Non manca però di (vistosi) difetti. La seconda parte, quella dopo la battaglia tra gli Atreides e gli Harkonnen, con Paul e Jessica esuli nel deserto minaccioso, è davvero troppo lunga, ripetitiva, e succede poca roba in termini di sviluppo narrativo; molto meglio la prima, nella quale c’è anche un personaggio davvero ben scritto e al quale ci si affeziona con facilità, ovvero l’autorevole (non autoritario) duca Leto Atreides barbuto dell’ottimo Isaac. Ovvio che essendo il film una parte 1 non può esserci una degna conclusione, ma qui l’impressione è proprio di una pellicola “troncata” male. In seconda istanza, il film manca di quelle scene che hanno reso unico (e davvero riconoscibile) il cinema di Villeneuve, quelle sequenze sospese, rarefatte, che dilatavano il tempo per indagare stati d’animo e pensieri dei personaggi; non mancano le dilatazioni temporali, vero, ma sono quasi sempre fini a sè stesse, mai poetiche o davvero simboliche. Infine, non ci è piaciuto molto l’inserimento di bad-ass tipicamente hollywoodiani che strizzano l’occhio al grande pubblico marveldipendente, come ad esempio il Gurney di Brolin e il Duncan Idaho di Momoa (che pare interpreti sempre e comunque Aquaman).

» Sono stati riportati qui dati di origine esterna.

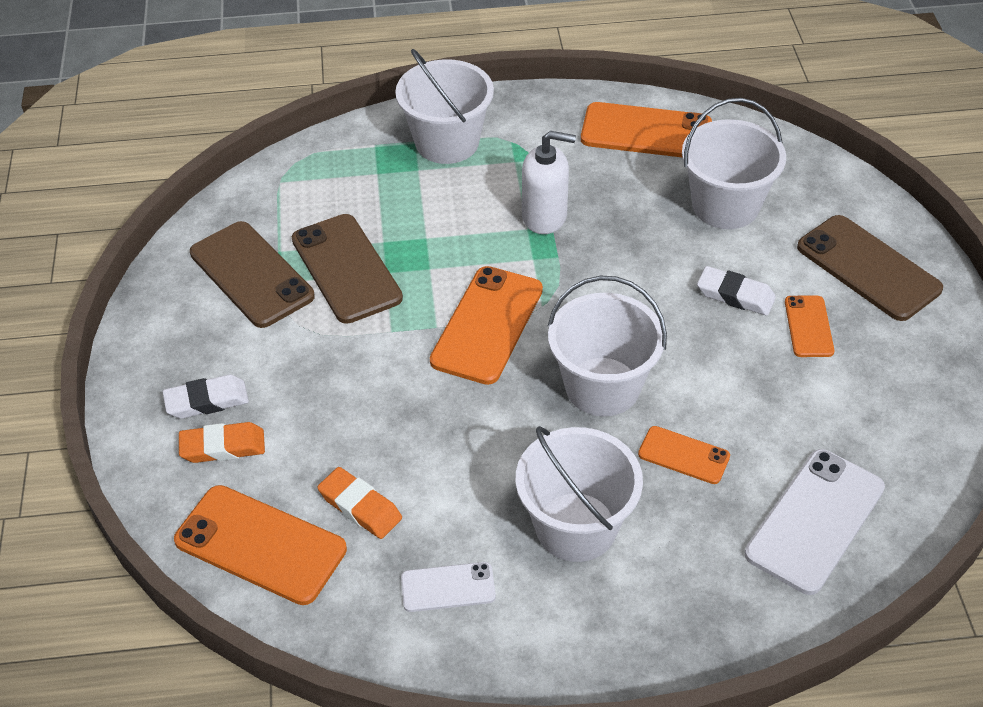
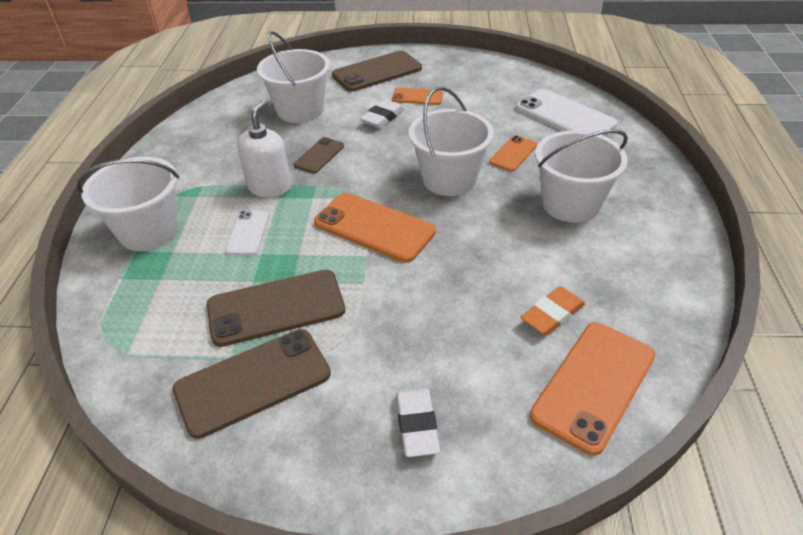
camera: 80 degrees left, 5 degrees down
(223, 447) = (478, 412): orange eraser -> none
(448, 587) = (626, 270): white phone -> white phone (248, 233)
(622, 247) = (319, 156): none -> brown phone
(646, 132) = (207, 131): orange phone -> none

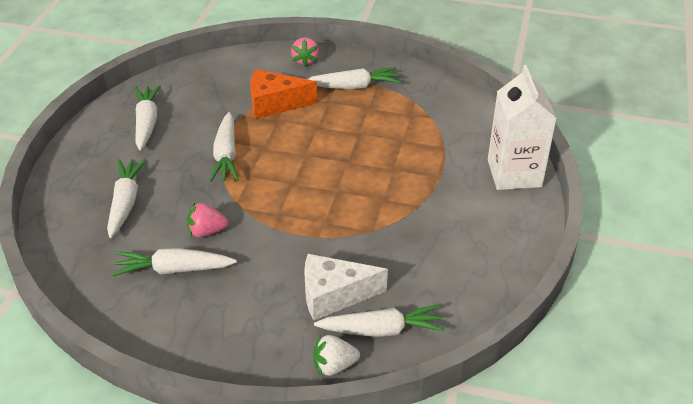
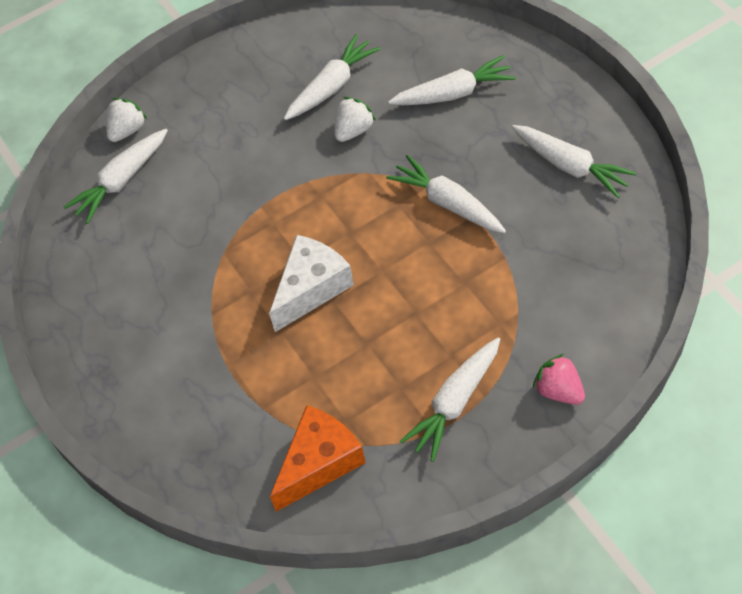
camera: 140 degrees right, 15 degrees up
(125, 202) = (454, 93): white carrot -> white carrot turned 60 degrees counterclockwise
(206, 231) = (353, 130): pink strawberry -> white strawberry
(275, 104) = (496, 299): orange cheese -> orange cheese (319, 463)
(334, 295) = (187, 173): white cheese -> white cheese (311, 288)
(514, 173) = (158, 439): white carton -> none

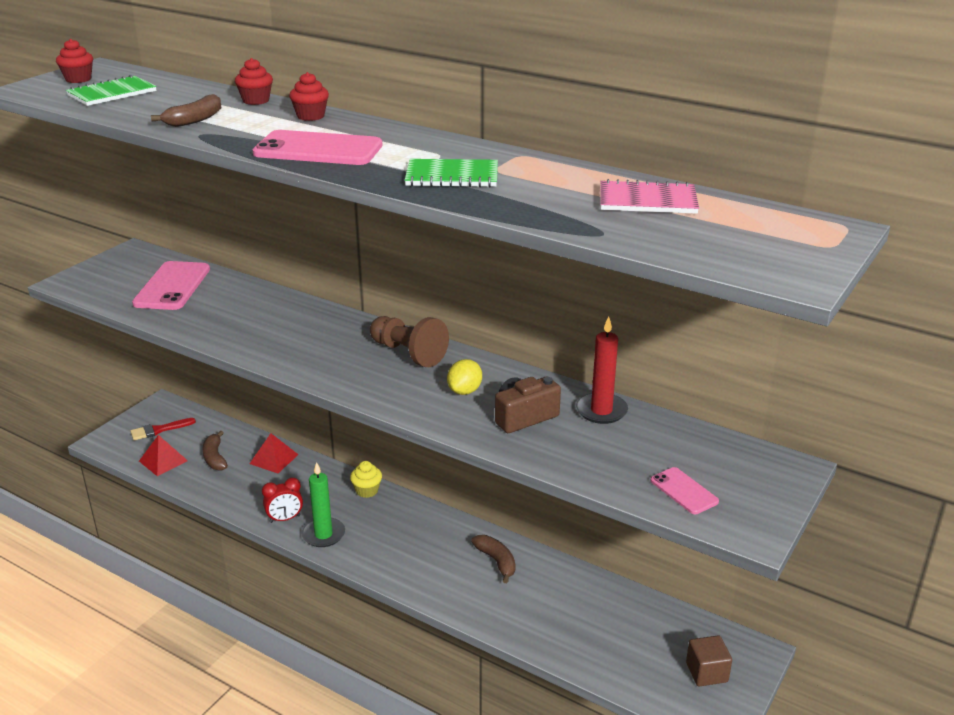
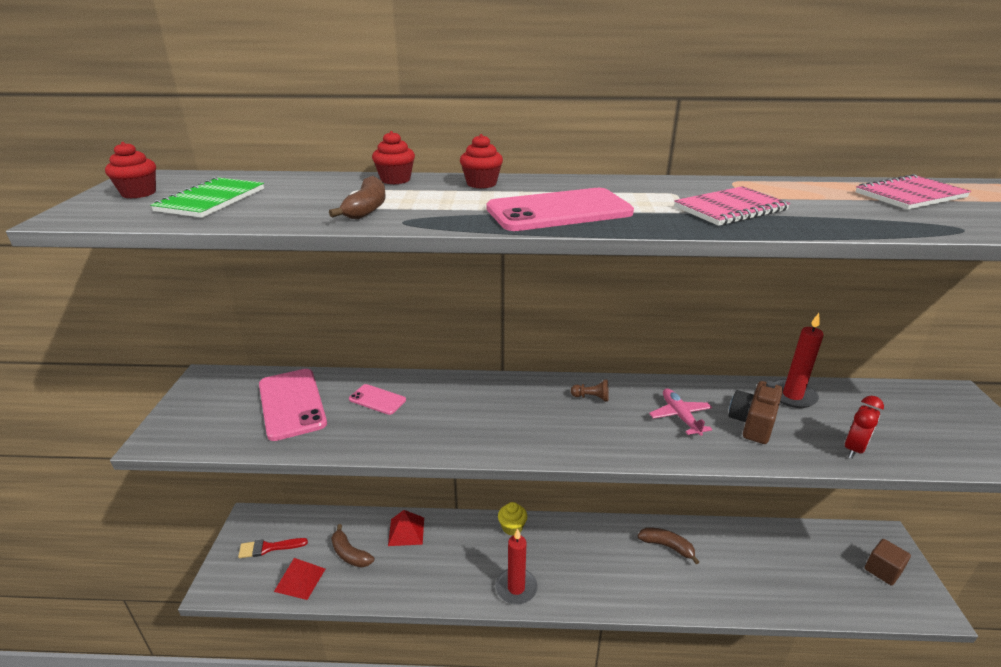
camera: 30 degrees left, 0 degrees up
(159, 430) = (268, 548): red brush -> red brush turned 45 degrees clockwise
(285, 519) = (469, 588): red clock -> red clock (854, 449)
(323, 534) = (516, 588): green candle -> red candle
(408, 353) = (591, 397): brown pawn -> brown pawn, size x0.46
(452, 176) = (730, 209): green notebook -> pink notebook
(464, 391) = (680, 416): yellow lemon -> pink plane
(684, 491) = (939, 443): pink phone -> pink phone (377, 400)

Un ultimo difetto, ma del quale Villeneuve è incolpevole tanto quanto lo fu Lynch quasi quarant’anni prima, è la costante impressione di deja-vu dettata dal fatto che la fantascienza cinematografica venuta dopo la pubblicazione di Dune abbia spremuto in lungo e in largo il romanzo ai limiti del plagio (vedere alla voce Star Wars), e dunque ora molte suggestioni di quello stesso romanzo, trasposte al cinema, risultano in molti aspetti già raccontate, soprattutto dalla saga di Lucas: e così la sorellanza delle Bene Gesserit ricorda pericolosamente la “forza” dei Jedi, l’impero ricorda nei metodi e nelle dinamiche l’impero guidato da Palpatine, Paul rischia di passare al lato oscuro proprio come Luke Skywalker, e le ambientazioni desertiche e certe dinamiche medievali sono suppergiù le stesse viste nella saga precedente (ma successiva al romanzo, saccheggiato da Lucas a pienissime mani). C’è pure una rivelazione su una parentela inaspettata, che però vi risparmiamo per non spoilerare: verrà ripresa sicuramente nel secondo film. Una pellicola curata, con una prima parte godibile e un ottimo estro visivo, eppure non del tutto riuscita: come già successe a Lynch, anche qui lo scontro tra l’autorialità del regista e il volere della produzione non appare del tutto risolto. Grande fotografia di Greig Fraser, che ispirandosi al lavoro svolto da Freddie Francis nella prima trasposizione, illumina pianeti e dinastie in maniera differente a seconda del loro carattere e del loro ruolo all’interno della storia. Musiche di Hans Zimmer. Ottime prove di Ferguson, Isaac e Skarsgard. Quella di Chalamet è funzionale al suo personaggio, ma forse non è la migliore. Sceneggiatura attribuita al regista con Eric Roth (Oscar per Forrest Gump) e Jon Spaiths. Alcune sequenze sono state girate in formato IMAX. Un Dune che probabilmente andava fatto, anche perchè appare un pò come la versione “seria”, adulta del film di Lynch.